5ª Feira, 17-V: Rogações: Uso correcto dos bens da terra.
Act 18, 1-8 / Jo 16, 16-20
Paulo foi procurá-los, ficou em casa deles, e começou a trabalhar. Tinham a profissão de fabricantes de tendas.
Neste dia das Rogações procuremos elevar até Deus as nossas preces para que Ele nos ajude a levar à prática o seu projecto a respeito do mundo e dos homens. Colaboramos no projecto de Deus sobre a criação, de um modo especial através do trabalho.
«O trabalho humano procede imediatamente das pessoas criadas à imagem de Deus e chamadas a prolongar, umas com as outras, a obra da criação, dominando a terra… O trabalho pode ser um meio de santificação e uma animação das realidades terrenas no Espírito de Cristo» (CIC, 2427).

6ª Feira, 18-V: O verdadeiro sentido da vida.
Act 18, 9-18 / Jo 16, 20-23
Haveis de chorar e de lamentar-vos, ao passo que o mundo se há-de alegrar, mas a vossa tristeza tornar-se-á em alegria.

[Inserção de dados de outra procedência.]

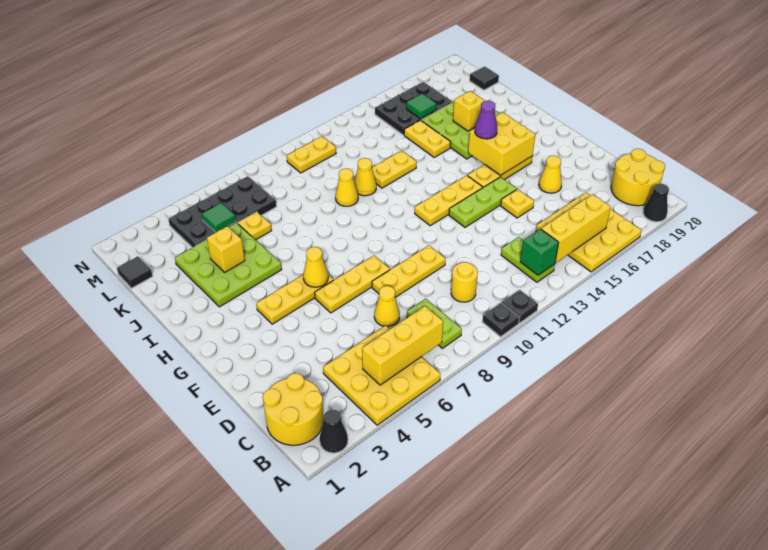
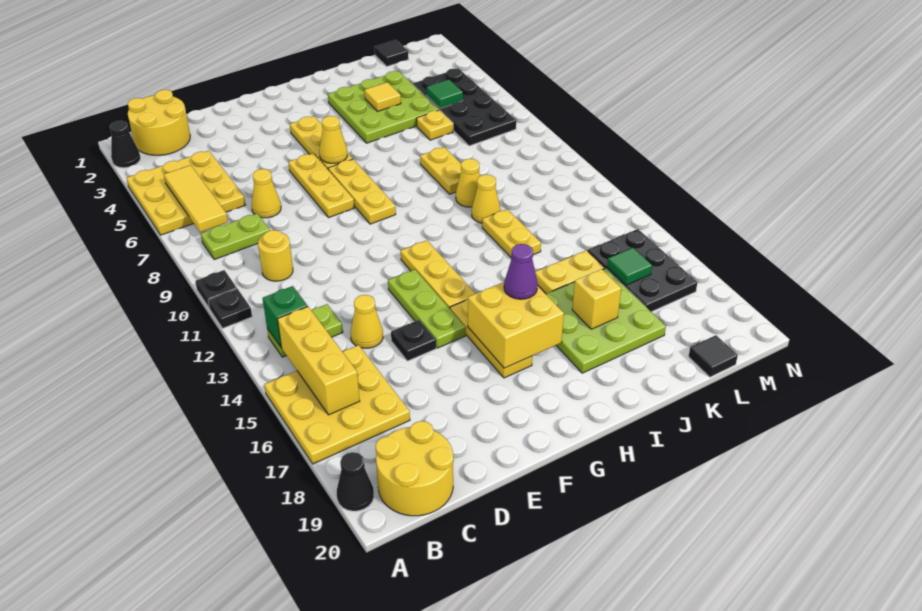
yellow 1x3 brick [362,306,443,385] -> yellow 1x3 tile [164,165,228,232]
yellow 1x3 plate [372,245,445,297] -> yellow 1x3 plate moved to [328,159,396,224]
yellow 1x1 plate [501,189,534,218] -> black 1x1 plate [391,320,436,361]
yellow 1x1 cone [539,156,562,193] -> yellow 1x1 cone moved to [351,295,383,348]
yellow 1x1 brick [207,226,245,272] -> yellow 1x1 tile [364,82,401,111]
yellow 1x2 plate [287,136,336,173] -> yellow 1x2 plate moved to [420,147,461,194]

Estas palavras do Senhor são uma boa ajuda para nós. Com efeito, às vezes, parece-nos que aqueles que nada querem com a religião se divertem, gozam a vida, têm bons lucros nos negócios (com alguma corrupção), enquanto nós, que procuramos seguir o Senhor, não temos tanto sucesso.
Mas o Senhor conforta-nos, como a S. Paulo: «Não tenhas receio, que eu estou contigo» (Leit). Mostra-nos como o verdadeiro sentido da vida não está confinado ao horizonte terreno, mas abre-se para a eternidade. É o sentido das bem-aventuranças.

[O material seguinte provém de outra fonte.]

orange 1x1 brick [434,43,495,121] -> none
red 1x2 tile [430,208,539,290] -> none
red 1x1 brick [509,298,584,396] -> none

Sábado, 19-V: A importância da oração.
Act 18, 23-28 / Jo 16, 23-28
O que pedirdes ao Pai, Ele vo-lo dará em meu nome. Pedi e recebereis, para que a vossa alegria seja completa.
Jesus anima-nos a pedir ao Pai em seu nome (cf Ev), tendo em conta as nossas necessidades, mas sem esquecer as petições do Pai-nosso. A oração é como a respiração do cristão. Por isso, procuramos transformar tudo o que fazemos em oração.

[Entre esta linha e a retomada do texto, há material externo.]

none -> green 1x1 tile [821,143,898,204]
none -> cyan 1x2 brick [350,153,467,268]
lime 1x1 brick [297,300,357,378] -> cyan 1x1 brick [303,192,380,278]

A oração também nos permite conhecer melhor o Senhor, porque o Espírito Santo nos recorda os ensinamentos de Jesus. Priscila e Áquila procuraram expor com maior exactidão o caminho de Deus a Apolo (cf Leit). Maria, mestra de oração, ajuda-nos a pedir o que é conveniente, como aconteceu em Caná!